Yet another sql injection question

[bothwell]

The company I work for bought some software from a third party vendor that was riddled with mistakes, broken code, and SQL injection vulnerabilities. My co wanted me to go through the views on the software and change it all from tables to divs (  it pays the bills, I suppose), but when I'd finished that I presented them with a list of broken stuff to get the developer to fix. The thing that still worries me is the SQL injection vulns because I don't know enough about them to know how secure the code is.

 

What he's done to fix it is something like:

 

$query= "SELECT * FROM table WHERE uname = '$uname' AND upass = '$upass'";

if (!$query)
{ print "There has been a database error"; }

    mysql_query($query);

 

I am not at all sure what this means. Is he checking that the value of $query matches what's in the code? Entering apostrophes into the input fields does return the database error print, so I don't think anything is being sanitised at all.
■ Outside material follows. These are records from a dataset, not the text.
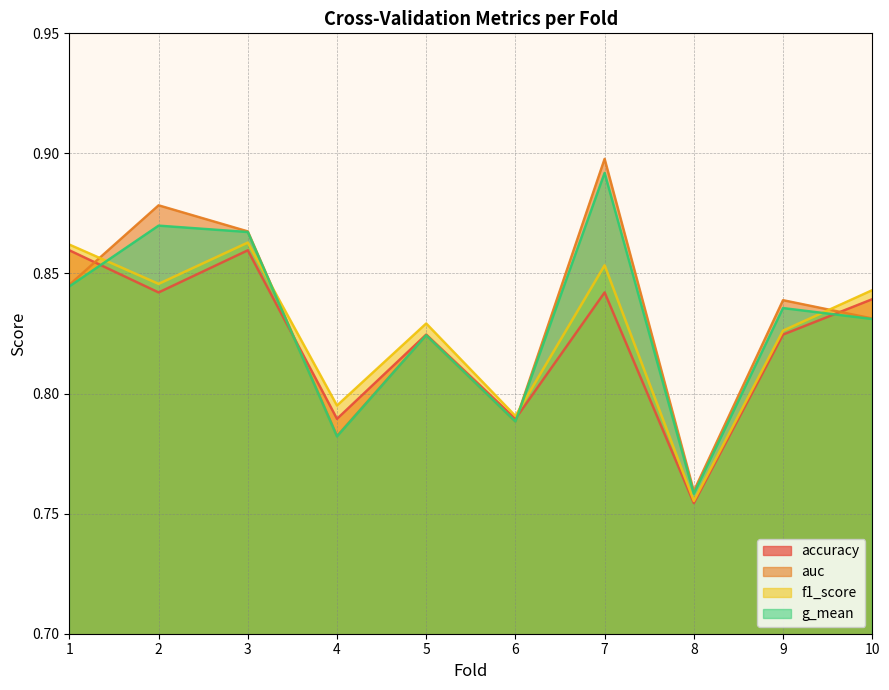

Which category has the lowest value across all series?

8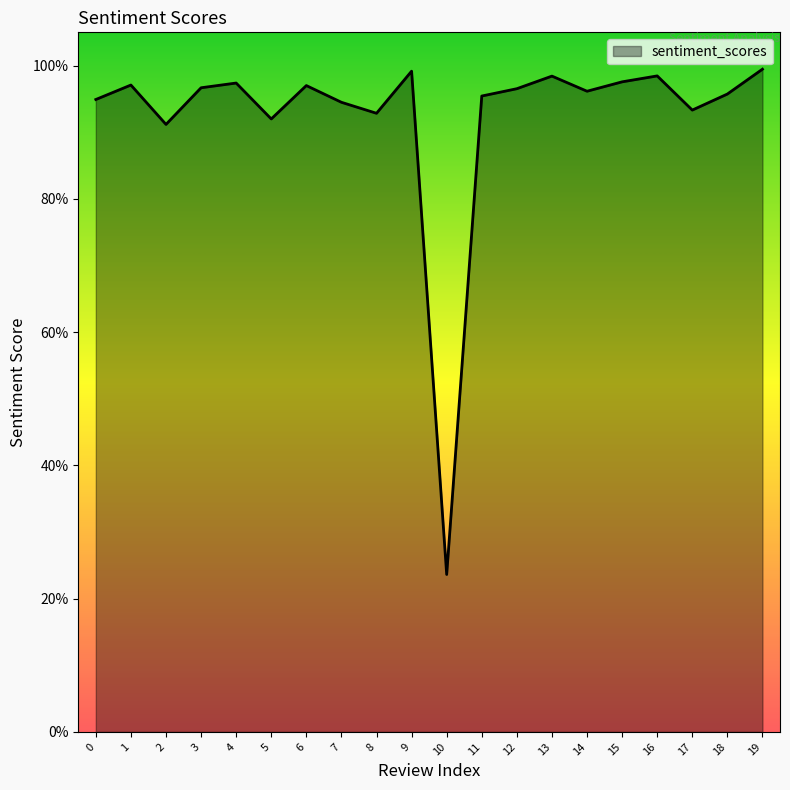

Does the chart display data point markers on the line(s)?

No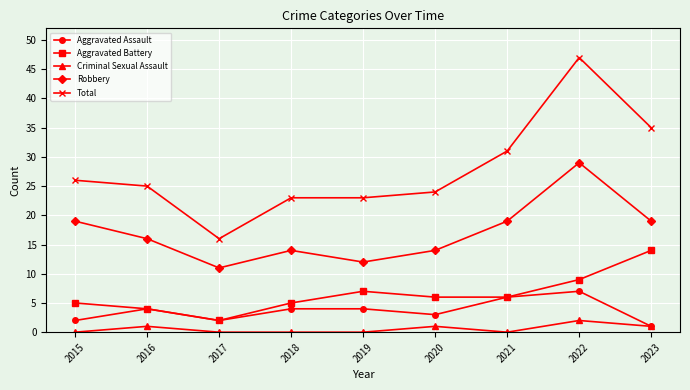

True or false: Aggravated Battery has a value of 7 at 2019.

True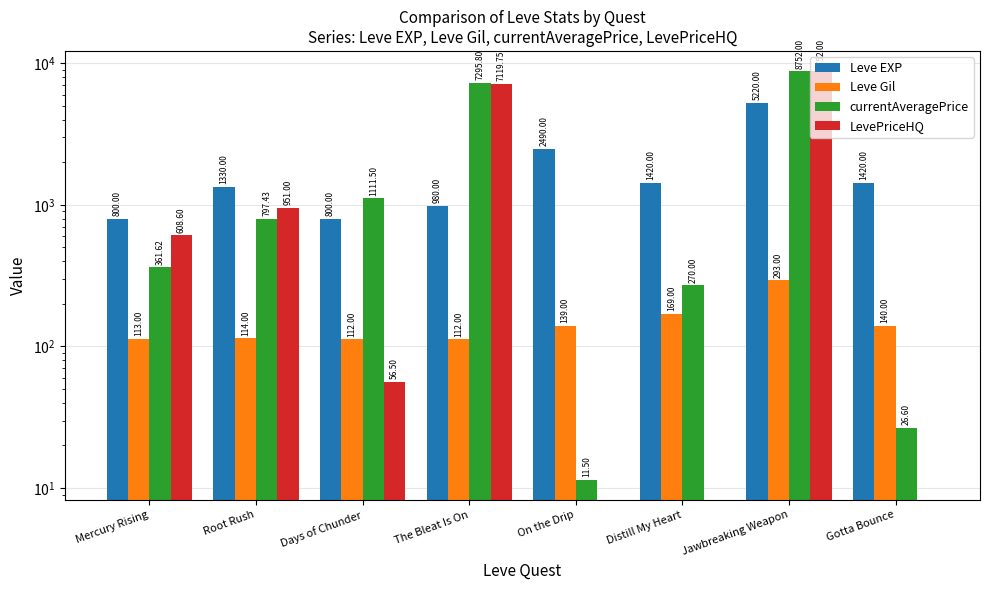

Which series has the widest spread of values?

LevePriceHQ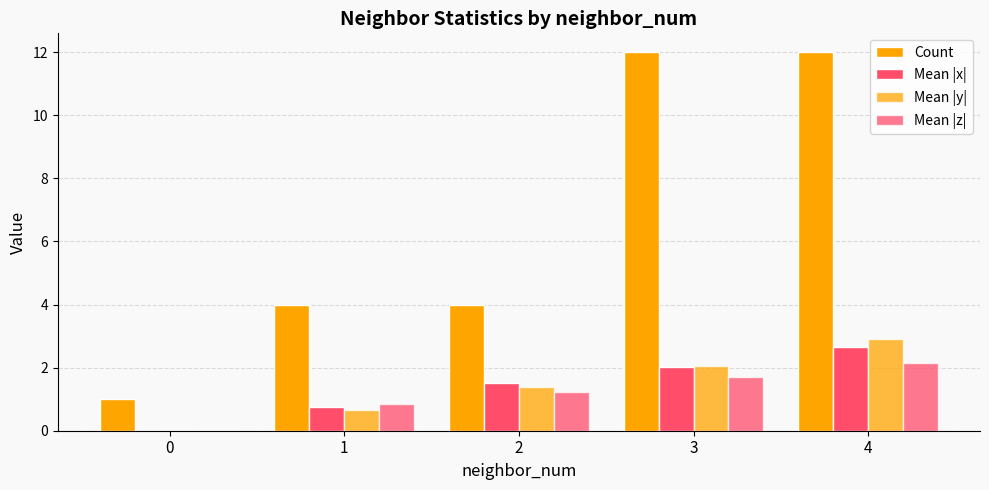

Rank the series by their maximum value, from highest to lowest.

Count, Mean |y|, Mean |x|, Mean |z|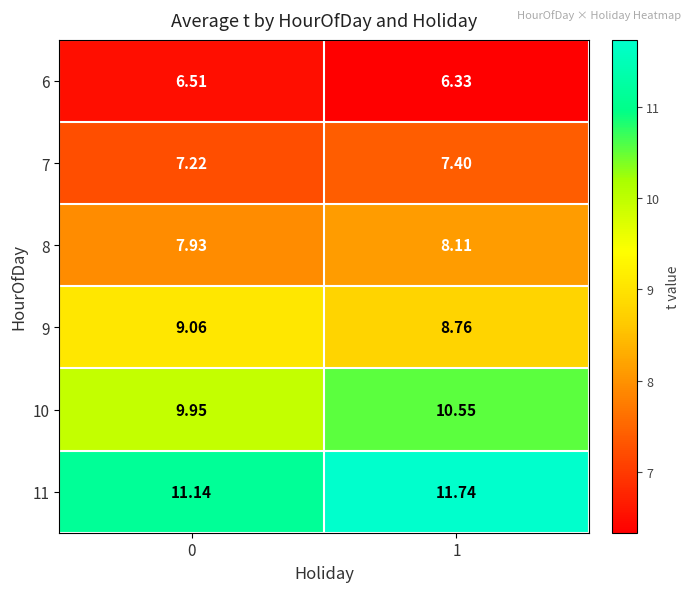

At how many categories does at least one series exceed 7?

2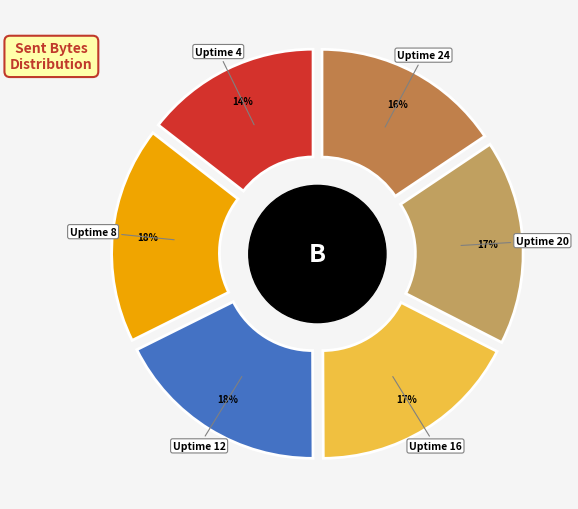

Rank the categories by value from lowest to highest.

Uptime 4, Uptime 24, Uptime 20, Uptime 16, Uptime 12, Uptime 8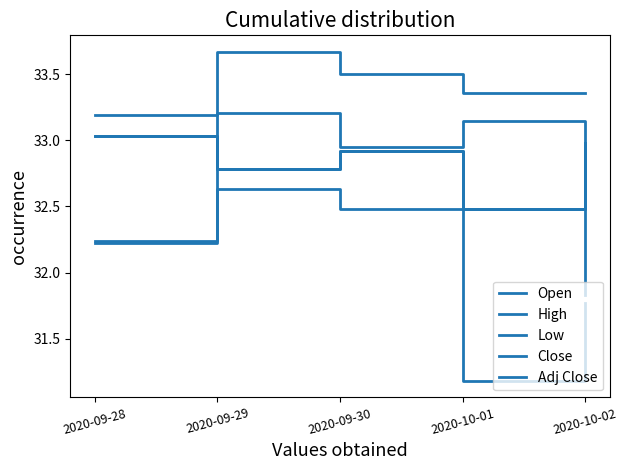

What is the difference between the maximum and minimum values in the Open series?

1.4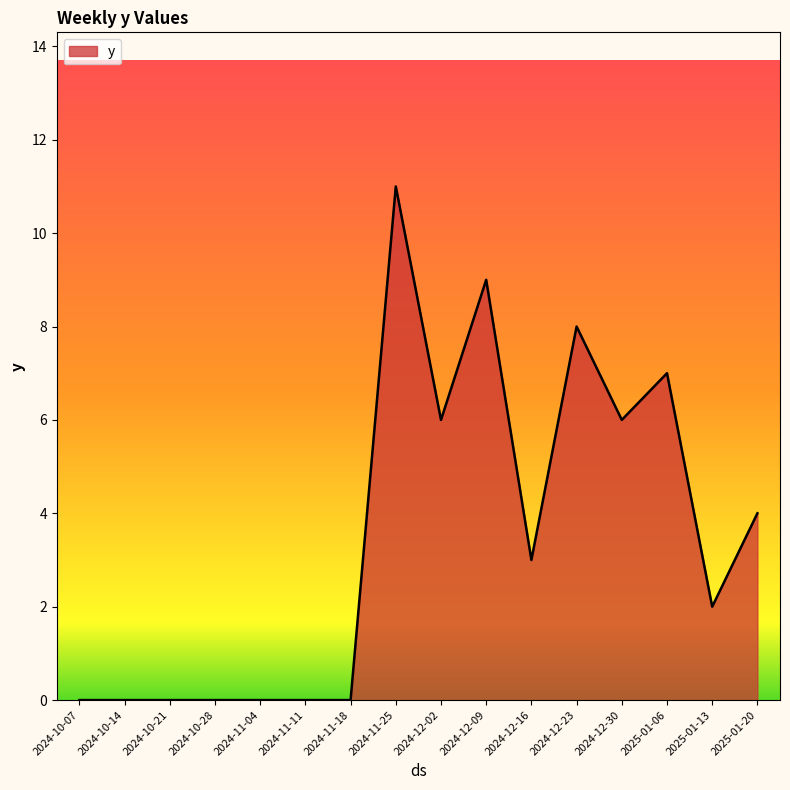

How many lines are shown in the chart?

1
It is at least impervious to my super-basic knowledge of SQL injection attack methods (but I'm hardly joe hax0r).

 

Is this a valid approach?

 

[Bendude14]

well all the below line is doing is checking if $query has a value or not

 

if (!$query)

 

The real problems would come if the variables $uname and $upass had to been correctly handled from the user.

 

Can you show us the validation for them two vars?

[aeonsky]

Make sure you do:

 

$uname = trim(mysql_real_escape_string($name));
$upass = trim(mysql_real_escape_string($upass));

$query = "SELECT * FROM table WHERE uname = ('$uname') AND upass = ('$upass')";
$result = mysql_query($query) or die(mysql_error()); //Actually checks for connection  

 

 

 

 

And...

 

!$query

...is useless in my opinion.